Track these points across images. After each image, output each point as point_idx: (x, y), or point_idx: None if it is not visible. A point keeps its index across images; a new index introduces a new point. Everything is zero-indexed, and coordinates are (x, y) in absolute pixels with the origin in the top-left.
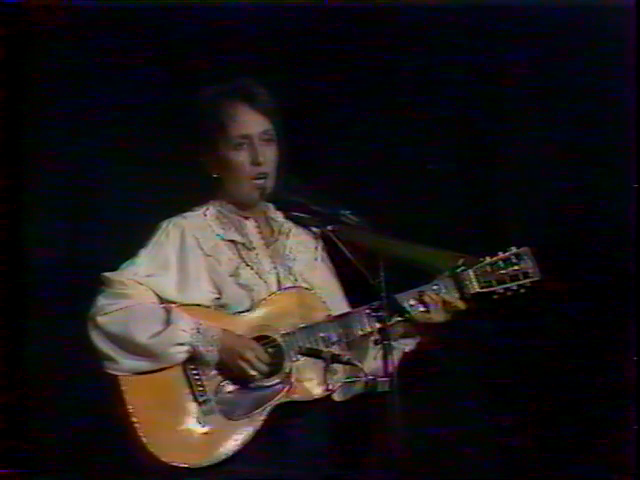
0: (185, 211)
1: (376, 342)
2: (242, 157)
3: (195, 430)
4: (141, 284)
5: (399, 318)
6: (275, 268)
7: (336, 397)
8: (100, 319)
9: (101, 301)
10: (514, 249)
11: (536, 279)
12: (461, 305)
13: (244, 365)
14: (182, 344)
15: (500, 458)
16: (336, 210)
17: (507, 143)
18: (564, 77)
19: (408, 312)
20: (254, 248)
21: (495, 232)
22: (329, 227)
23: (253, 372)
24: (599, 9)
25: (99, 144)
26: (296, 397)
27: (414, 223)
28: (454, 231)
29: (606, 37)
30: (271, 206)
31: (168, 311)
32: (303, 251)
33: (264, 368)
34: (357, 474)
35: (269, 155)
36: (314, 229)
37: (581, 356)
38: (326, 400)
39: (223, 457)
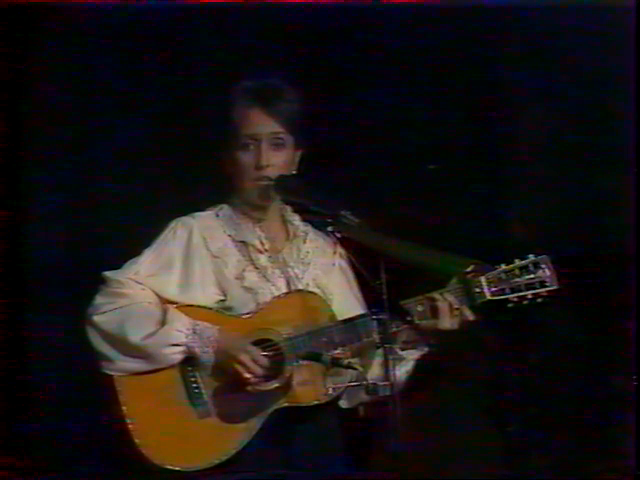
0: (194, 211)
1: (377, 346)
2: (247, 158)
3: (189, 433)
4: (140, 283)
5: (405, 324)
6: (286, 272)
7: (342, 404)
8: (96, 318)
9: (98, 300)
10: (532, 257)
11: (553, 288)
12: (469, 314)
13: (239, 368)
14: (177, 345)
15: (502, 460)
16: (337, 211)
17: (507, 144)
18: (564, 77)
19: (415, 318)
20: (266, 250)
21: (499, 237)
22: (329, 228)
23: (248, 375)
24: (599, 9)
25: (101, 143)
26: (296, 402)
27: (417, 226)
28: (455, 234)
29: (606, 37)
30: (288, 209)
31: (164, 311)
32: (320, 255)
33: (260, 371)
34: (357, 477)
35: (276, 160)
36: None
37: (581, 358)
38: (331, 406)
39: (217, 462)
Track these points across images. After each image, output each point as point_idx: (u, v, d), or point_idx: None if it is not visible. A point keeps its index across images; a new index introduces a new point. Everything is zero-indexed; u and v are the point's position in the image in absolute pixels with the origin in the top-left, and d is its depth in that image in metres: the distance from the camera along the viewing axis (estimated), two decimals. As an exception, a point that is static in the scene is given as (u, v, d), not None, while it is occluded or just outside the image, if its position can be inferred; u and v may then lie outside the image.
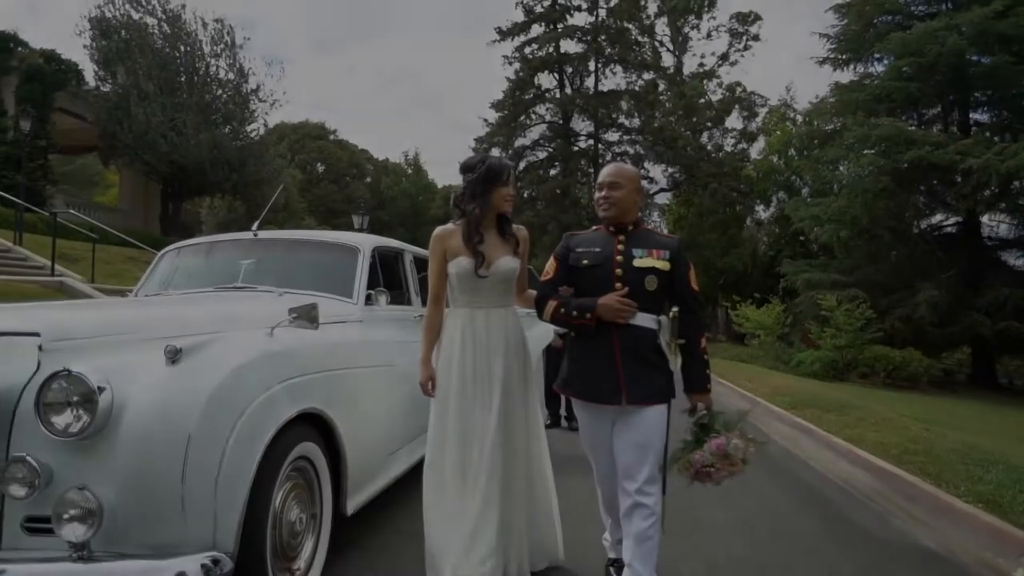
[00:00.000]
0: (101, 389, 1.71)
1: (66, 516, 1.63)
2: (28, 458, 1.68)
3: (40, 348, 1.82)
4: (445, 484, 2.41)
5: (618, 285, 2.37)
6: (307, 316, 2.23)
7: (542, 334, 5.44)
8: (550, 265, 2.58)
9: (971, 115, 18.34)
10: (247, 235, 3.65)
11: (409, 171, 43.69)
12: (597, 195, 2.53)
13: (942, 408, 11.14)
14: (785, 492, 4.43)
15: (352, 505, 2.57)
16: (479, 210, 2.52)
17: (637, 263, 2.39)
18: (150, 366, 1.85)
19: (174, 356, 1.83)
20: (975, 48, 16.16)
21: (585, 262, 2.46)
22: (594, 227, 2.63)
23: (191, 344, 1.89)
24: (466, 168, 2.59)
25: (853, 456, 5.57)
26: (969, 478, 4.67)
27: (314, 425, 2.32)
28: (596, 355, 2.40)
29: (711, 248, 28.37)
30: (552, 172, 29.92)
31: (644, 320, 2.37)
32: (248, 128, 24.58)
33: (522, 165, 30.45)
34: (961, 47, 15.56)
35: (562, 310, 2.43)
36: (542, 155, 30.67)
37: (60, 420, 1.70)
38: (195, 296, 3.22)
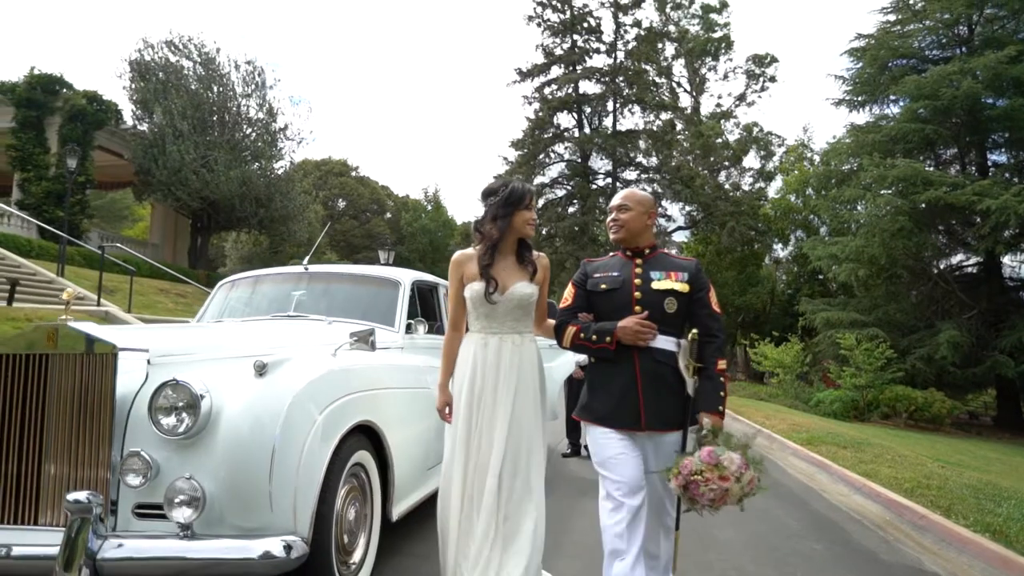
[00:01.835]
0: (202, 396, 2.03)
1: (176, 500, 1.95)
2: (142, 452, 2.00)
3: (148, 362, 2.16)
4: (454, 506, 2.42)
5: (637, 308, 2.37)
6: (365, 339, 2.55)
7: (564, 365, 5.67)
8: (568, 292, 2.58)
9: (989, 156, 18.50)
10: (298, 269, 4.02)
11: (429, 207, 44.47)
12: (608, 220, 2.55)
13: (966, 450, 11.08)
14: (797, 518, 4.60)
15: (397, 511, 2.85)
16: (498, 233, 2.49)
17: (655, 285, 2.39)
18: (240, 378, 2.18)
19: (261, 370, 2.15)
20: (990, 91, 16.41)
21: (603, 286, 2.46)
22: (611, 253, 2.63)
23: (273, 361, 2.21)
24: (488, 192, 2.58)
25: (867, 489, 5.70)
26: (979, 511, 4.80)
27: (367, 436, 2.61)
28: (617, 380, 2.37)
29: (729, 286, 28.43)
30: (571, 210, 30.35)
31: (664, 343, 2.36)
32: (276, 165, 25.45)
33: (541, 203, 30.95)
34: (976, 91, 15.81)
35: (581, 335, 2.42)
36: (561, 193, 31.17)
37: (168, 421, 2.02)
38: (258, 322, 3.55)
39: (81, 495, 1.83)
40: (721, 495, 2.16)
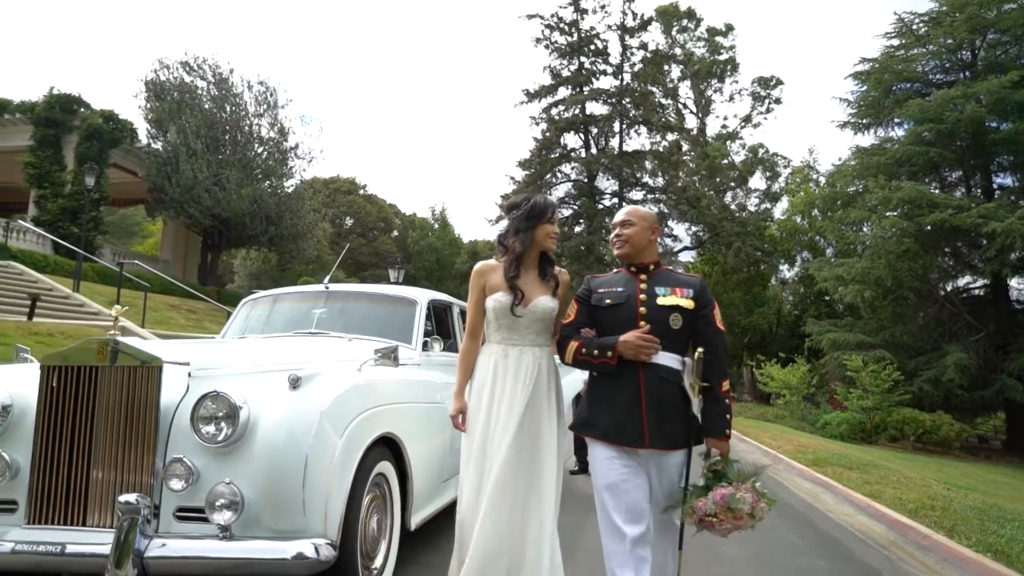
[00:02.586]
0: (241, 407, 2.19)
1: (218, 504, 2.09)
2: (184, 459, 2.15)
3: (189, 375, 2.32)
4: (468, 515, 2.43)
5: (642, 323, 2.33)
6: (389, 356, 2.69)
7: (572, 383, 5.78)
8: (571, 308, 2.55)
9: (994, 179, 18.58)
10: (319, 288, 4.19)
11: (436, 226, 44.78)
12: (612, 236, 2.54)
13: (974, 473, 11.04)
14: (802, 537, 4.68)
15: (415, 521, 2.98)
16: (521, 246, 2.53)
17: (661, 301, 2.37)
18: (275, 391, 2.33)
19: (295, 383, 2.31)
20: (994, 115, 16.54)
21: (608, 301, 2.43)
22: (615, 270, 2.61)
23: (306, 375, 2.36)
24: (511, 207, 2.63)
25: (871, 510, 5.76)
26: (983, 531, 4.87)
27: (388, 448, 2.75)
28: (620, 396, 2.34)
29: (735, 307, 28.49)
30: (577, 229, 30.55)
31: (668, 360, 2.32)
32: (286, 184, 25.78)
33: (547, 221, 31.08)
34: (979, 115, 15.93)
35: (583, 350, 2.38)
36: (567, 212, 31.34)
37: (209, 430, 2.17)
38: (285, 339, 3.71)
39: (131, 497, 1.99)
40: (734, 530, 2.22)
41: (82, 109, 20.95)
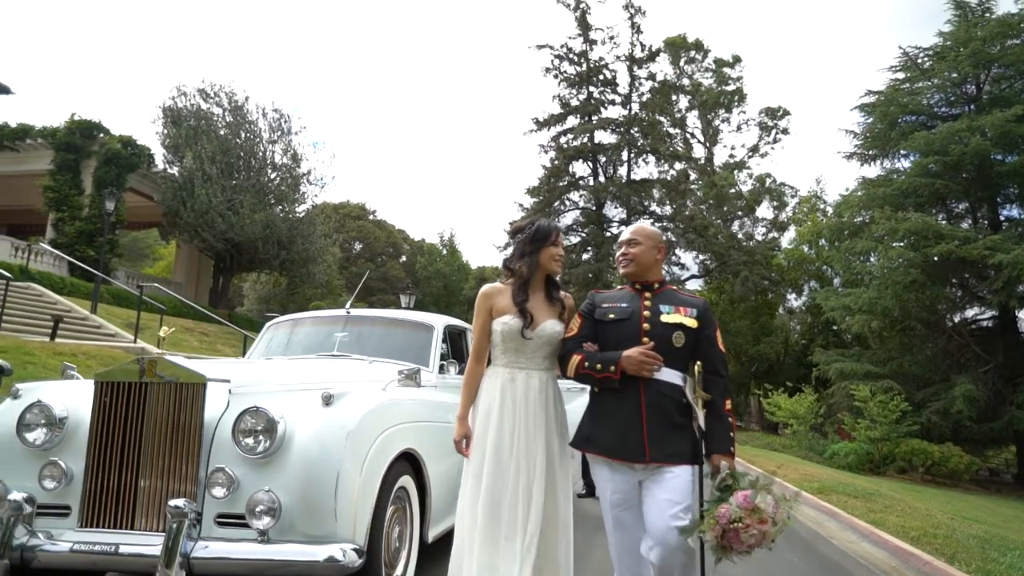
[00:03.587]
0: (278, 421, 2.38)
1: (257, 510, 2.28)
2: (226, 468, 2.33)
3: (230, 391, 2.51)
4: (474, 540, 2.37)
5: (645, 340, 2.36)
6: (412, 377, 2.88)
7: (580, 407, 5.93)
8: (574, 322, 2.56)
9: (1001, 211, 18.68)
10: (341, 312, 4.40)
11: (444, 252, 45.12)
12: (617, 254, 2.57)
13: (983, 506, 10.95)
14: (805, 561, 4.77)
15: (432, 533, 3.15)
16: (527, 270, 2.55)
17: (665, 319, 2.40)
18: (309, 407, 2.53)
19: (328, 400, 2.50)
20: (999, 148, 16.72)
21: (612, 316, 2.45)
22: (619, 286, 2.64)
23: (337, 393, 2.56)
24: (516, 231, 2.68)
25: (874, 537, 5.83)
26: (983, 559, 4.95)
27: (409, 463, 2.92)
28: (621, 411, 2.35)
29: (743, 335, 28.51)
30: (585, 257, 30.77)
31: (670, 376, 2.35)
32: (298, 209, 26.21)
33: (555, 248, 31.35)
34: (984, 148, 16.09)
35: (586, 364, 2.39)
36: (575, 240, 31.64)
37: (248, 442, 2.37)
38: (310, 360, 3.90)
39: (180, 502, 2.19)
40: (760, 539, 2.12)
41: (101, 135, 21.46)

####################

Task goal — The lines in the records above that include the word "each" must be copied out.

Your solution —
Track these points across images. After each image, output each point as point_idx: (x, y), or point_idx: None if it is not visible. A point keeps its index across images; a new index introduces a new point. Everything is zero-indexed, and coordinates are (x, y) in absolute pixels with the origin in the top-left.
Track these points across images. After each image, output each point as point_idx: (u, v, d), or point_idx: None if it is not visible. A point keeps its index across images; a new index introduces a new point. Everything is zero-indexed; u and v are the point's position in the image in absolute pixels with the origin in the top-left, and d is its depth in that image in metres: the distance from the camera along the viewing axis (estimated), two decimals. As an exception, a point that is static in the scene is given as (u, v, d), not None, while it is occluded or just outside the image, if its position can be inferred; u and v may then lie outside the image.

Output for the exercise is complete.